Among the records below, find the lines with the word "Bangladesh" and copy them.

╔══

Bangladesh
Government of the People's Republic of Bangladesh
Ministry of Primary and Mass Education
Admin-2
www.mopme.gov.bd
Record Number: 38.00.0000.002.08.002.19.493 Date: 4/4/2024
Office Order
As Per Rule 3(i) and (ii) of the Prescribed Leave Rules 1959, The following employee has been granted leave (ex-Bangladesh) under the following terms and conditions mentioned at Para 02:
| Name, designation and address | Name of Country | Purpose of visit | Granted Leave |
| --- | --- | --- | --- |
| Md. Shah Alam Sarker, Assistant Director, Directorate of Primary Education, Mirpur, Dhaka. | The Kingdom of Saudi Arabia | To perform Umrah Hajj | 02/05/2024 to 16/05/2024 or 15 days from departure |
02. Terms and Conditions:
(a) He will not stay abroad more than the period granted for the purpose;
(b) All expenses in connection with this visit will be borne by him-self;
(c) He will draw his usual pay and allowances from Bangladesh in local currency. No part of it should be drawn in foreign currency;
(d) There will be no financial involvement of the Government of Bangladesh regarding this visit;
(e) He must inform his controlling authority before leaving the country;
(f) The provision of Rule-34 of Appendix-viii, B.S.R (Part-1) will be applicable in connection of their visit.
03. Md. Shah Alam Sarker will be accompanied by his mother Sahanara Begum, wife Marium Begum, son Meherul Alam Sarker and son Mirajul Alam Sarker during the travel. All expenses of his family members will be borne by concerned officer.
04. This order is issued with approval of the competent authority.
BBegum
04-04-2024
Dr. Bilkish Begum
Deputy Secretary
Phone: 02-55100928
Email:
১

╚══
╔══

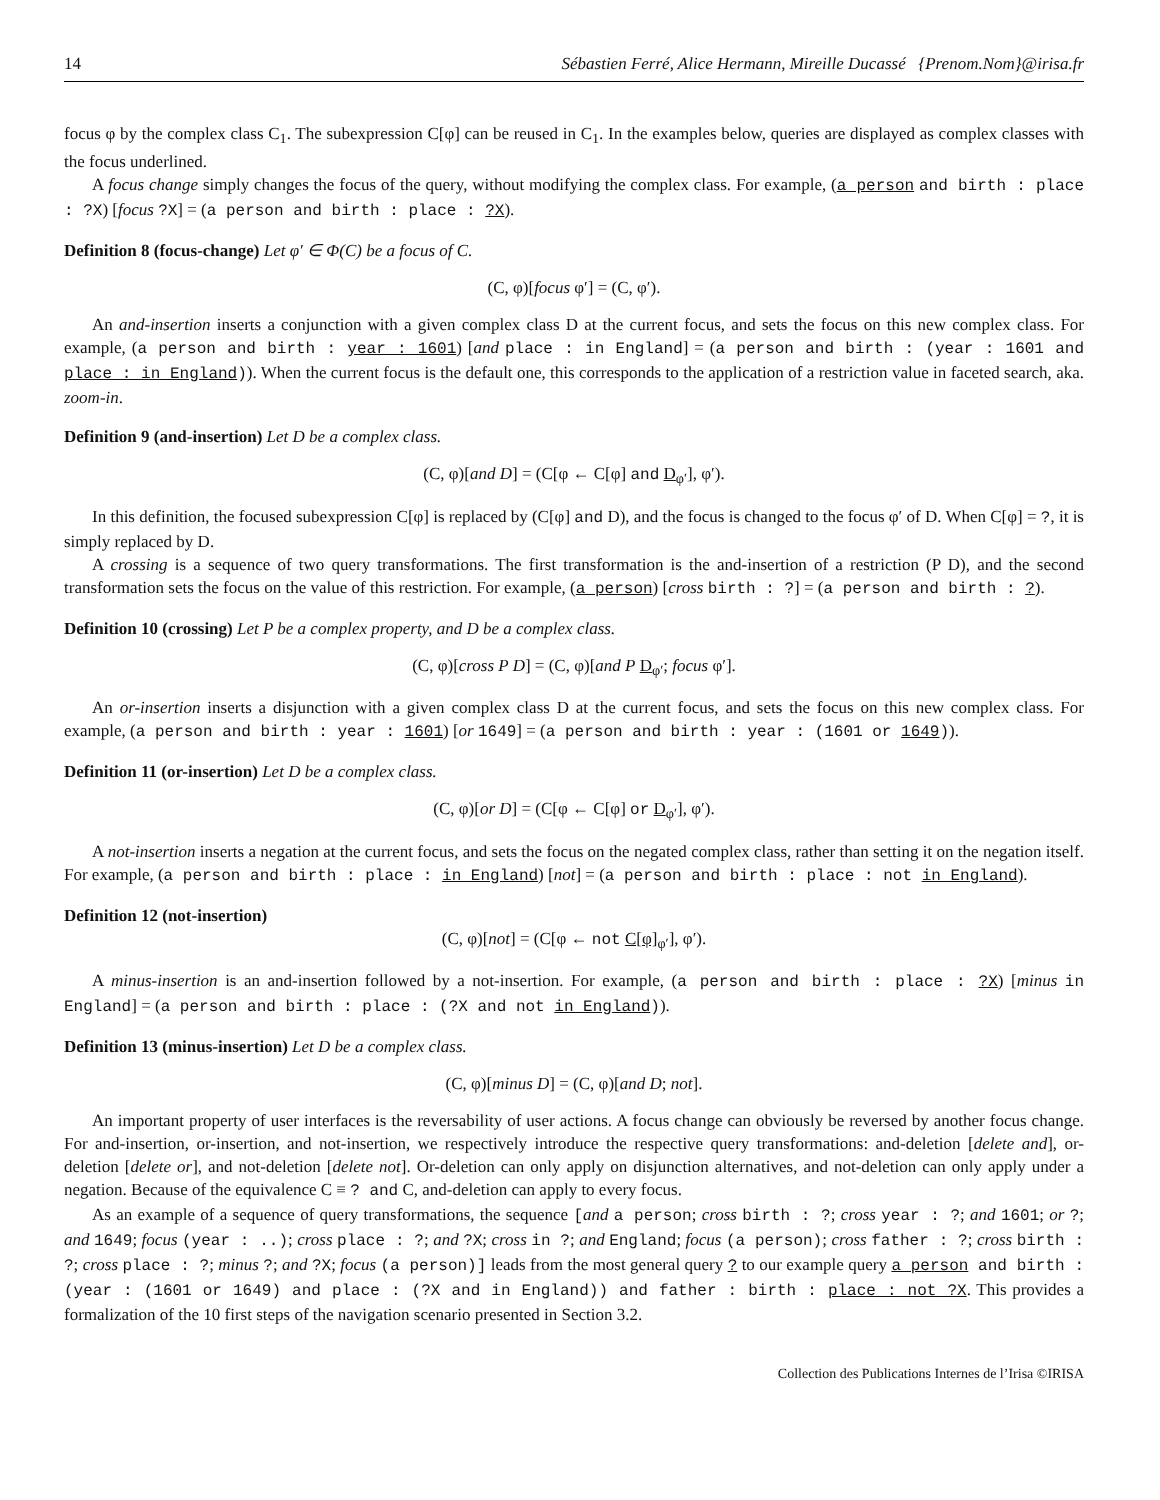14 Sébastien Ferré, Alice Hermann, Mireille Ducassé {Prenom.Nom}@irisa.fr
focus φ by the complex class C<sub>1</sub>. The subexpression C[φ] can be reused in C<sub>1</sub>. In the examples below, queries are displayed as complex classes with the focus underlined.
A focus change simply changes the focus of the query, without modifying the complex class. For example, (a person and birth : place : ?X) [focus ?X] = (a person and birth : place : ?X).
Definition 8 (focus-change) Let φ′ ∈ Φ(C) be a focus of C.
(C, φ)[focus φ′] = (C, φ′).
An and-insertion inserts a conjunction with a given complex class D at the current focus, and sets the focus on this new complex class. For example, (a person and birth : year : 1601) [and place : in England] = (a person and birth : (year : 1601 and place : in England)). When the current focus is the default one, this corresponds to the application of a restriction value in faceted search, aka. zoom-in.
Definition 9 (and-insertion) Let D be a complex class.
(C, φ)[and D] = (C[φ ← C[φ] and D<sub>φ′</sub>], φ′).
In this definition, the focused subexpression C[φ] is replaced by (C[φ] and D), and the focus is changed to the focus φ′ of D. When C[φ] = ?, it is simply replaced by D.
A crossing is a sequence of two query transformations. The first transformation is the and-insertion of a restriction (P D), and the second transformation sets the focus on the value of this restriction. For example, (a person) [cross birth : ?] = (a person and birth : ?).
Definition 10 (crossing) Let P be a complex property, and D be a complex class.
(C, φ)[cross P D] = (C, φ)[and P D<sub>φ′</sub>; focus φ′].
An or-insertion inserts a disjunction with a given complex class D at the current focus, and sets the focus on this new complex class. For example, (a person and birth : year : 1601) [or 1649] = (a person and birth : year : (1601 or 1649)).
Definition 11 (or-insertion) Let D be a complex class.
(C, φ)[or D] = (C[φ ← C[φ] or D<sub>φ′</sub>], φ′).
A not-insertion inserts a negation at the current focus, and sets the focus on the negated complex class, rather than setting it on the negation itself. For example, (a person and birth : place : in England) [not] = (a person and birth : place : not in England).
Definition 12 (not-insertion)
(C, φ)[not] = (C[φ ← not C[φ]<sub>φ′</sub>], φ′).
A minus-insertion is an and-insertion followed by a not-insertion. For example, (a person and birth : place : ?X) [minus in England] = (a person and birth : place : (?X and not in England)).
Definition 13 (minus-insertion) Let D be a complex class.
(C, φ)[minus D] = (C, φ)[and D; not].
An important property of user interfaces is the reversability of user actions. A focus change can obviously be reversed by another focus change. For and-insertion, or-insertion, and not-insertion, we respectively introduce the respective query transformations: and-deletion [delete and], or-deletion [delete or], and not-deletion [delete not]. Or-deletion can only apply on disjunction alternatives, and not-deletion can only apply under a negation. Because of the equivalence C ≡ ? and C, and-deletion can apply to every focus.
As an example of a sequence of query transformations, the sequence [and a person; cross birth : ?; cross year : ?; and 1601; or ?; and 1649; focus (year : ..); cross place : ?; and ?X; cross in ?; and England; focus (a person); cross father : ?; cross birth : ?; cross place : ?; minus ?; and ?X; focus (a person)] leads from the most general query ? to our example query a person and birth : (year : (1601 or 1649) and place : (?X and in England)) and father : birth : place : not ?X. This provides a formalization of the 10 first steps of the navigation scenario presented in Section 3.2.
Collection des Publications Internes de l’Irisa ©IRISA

╚══

* [EXPECTED OUTPUT]:
Bangladesh
Government of the People's Republic of Bangladesh
As Per Rule 3(i) and (ii) of the Prescribed Leave Rules 1959, The following employee has been granted leave (ex-Bangladesh) under the following terms and conditions mentioned at Para 02:
(c) He will draw his usual pay and allowances from Bangladesh in local currency. No part of it should be drawn in foreign currency;
(d) There will be no financial involvement of the Government of Bangladesh regarding this visit;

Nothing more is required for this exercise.